***** THE DATA

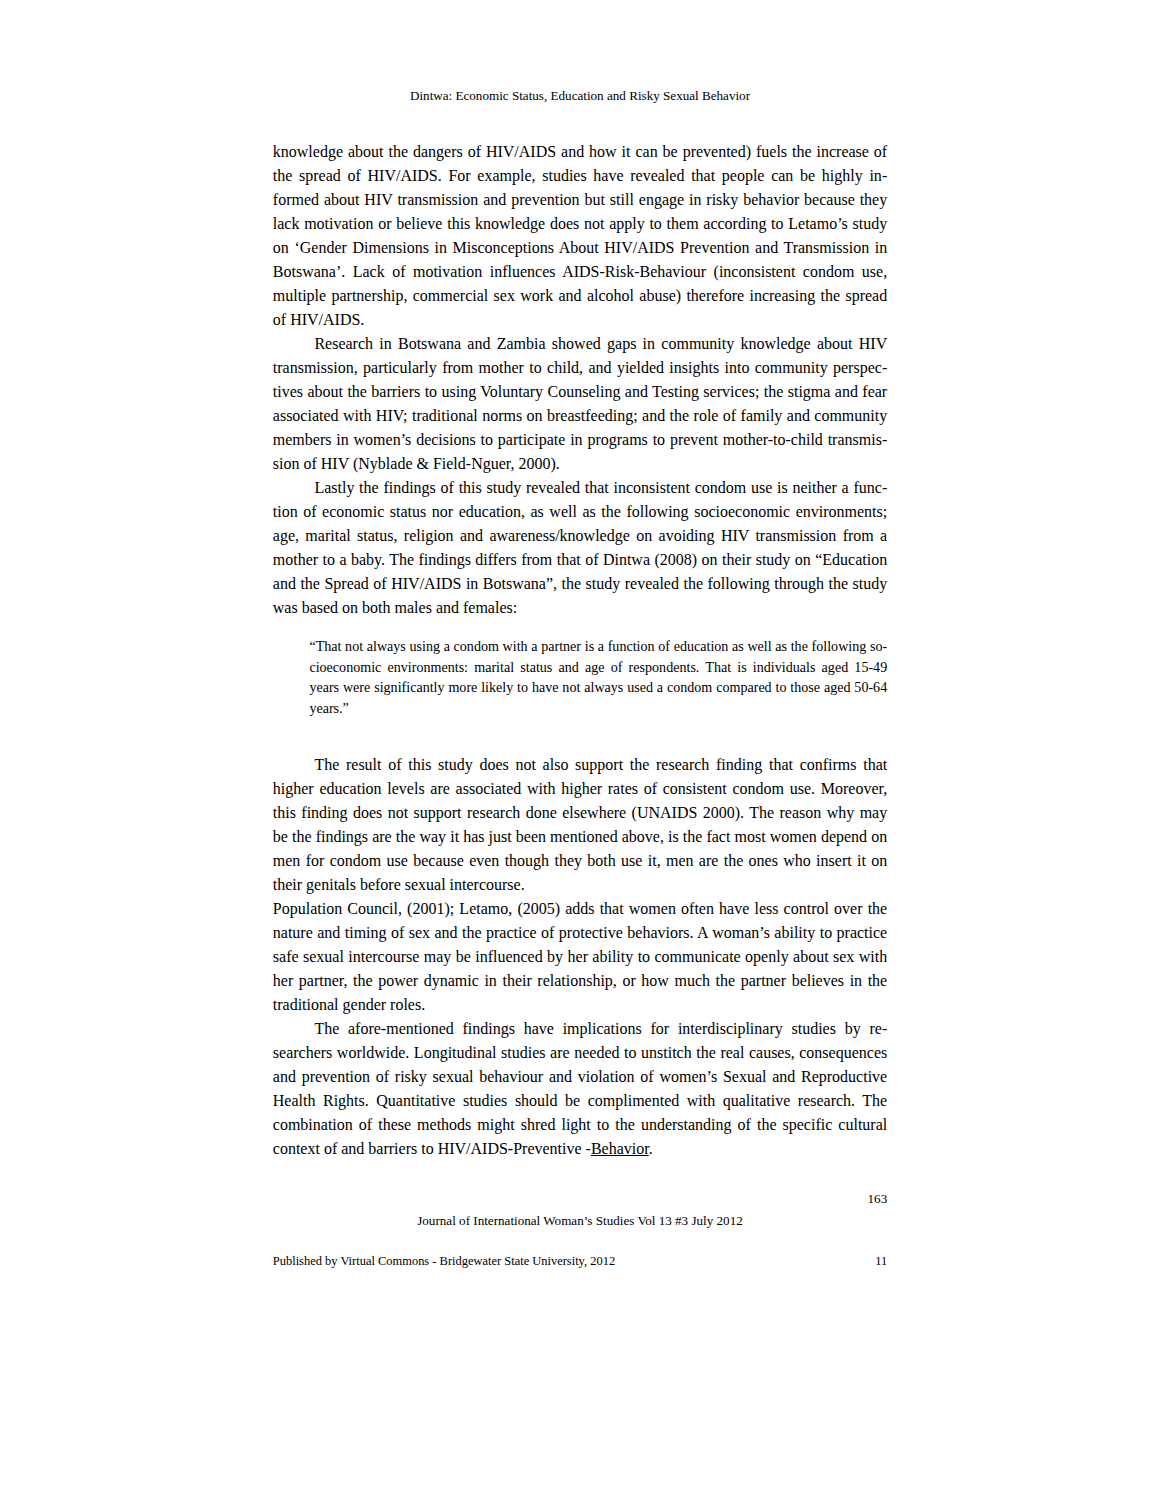Dintwa: Economic Status, Education and Risky Sexual Behavior
knowledge about the dangers of HIV/AIDS and how it can be prevented) fuels the increase of the spread of HIV/AIDS. For example, studies have revealed that people can be highly informed about HIV transmission and prevention but still engage in risky behavior because they lack motivation or believe this knowledge does not apply to them according to Letamo’s study on ‘Gender Dimensions in Misconceptions About HIV/AIDS Prevention and Transmission in Botswana’. Lack of motivation influences AIDS-Risk-Behaviour (inconsistent condom use, multiple partnership, commercial sex work and alcohol abuse) therefore increasing the spread of HIV/AIDS.
Research in Botswana and Zambia showed gaps in community knowledge about HIV transmission, particularly from mother to child, and yielded insights into community perspectives about the barriers to using Voluntary Counseling and Testing services; the stigma and fear associated with HIV; traditional norms on breastfeeding; and the role of family and community members in women’s decisions to participate in programs to prevent mother-to-child transmission of HIV (Nyblade & Field-Nguer, 2000).
Lastly the findings of this study revealed that inconsistent condom use is neither a function of economic status nor education, as well as the following socioeconomic environments; age, marital status, religion and awareness/knowledge on avoiding HIV transmission from a mother to a baby. The findings differs from that of Dintwa (2008) on their study on “Education and the Spread of HIV/AIDS in Botswana”, the study revealed the following through the study was based on both males and females:
“That not always using a condom with a partner is a function of education as well as the following socioeconomic environments: marital status and age of respondents. That is individuals aged 15-49 years were significantly more likely to have not always used a condom compared to those aged 50-64 years.”
The result of this study does not also support the research finding that confirms that higher education levels are associated with higher rates of consistent condom use. Moreover, this finding does not support research done elsewhere (UNAIDS 2000). The reason why may be the findings are the way it has just been mentioned above, is the fact most women depend on men for condom use because even though they both use it, men are the ones who insert it on their genitals before sexual intercourse.
Population Council, (2001); Letamo, (2005) adds that women often have less control over the nature and timing of sex and the practice of protective behaviors. A woman’s ability to practice safe sexual intercourse may be influenced by her ability to communicate openly about sex with her partner, the power dynamic in their relationship, or how much the partner believes in the traditional gender roles.
The afore-mentioned findings have implications for interdisciplinary studies by researchers worldwide. Longitudinal studies are needed to unstitch the real causes, consequences and prevention of risky sexual behaviour and violation of women’s Sexual and Reproductive Health Rights. Quantitative studies should be complimented with qualitative research. The combination of these methods might shred light to the understanding of the specific cultural context of and barriers to HIV/AIDS-Preventive -Behavior.
163
Journal of International Woman’s Studies Vol 13 #3 July 2012
Published by Virtual Commons - Bridgewater State University, 2012
11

**********

#### YOUR GOAL
Please show every line above that includes the word "function".

#### EXPECTED ANSWER
Lastly the findings of this study revealed that inconsistent condom use is neither a function of economic status nor education, as well as the following socioeconomic environments; age, marital status, religion and awareness/knowledge on avoiding HIV transmission from a mother to a baby. The findings differs from that of Dintwa (2008) on their study on “Education and the Spread of HIV/AIDS in Botswana”, the study revealed the following through the study was based on both males and females:
“That not always using a condom with a partner is a function of education as well as the following socioeconomic environments: marital status and age of respondents. That is individuals aged 15-49 years were significantly more likely to have not always used a condom compared to those aged 50-64 years.”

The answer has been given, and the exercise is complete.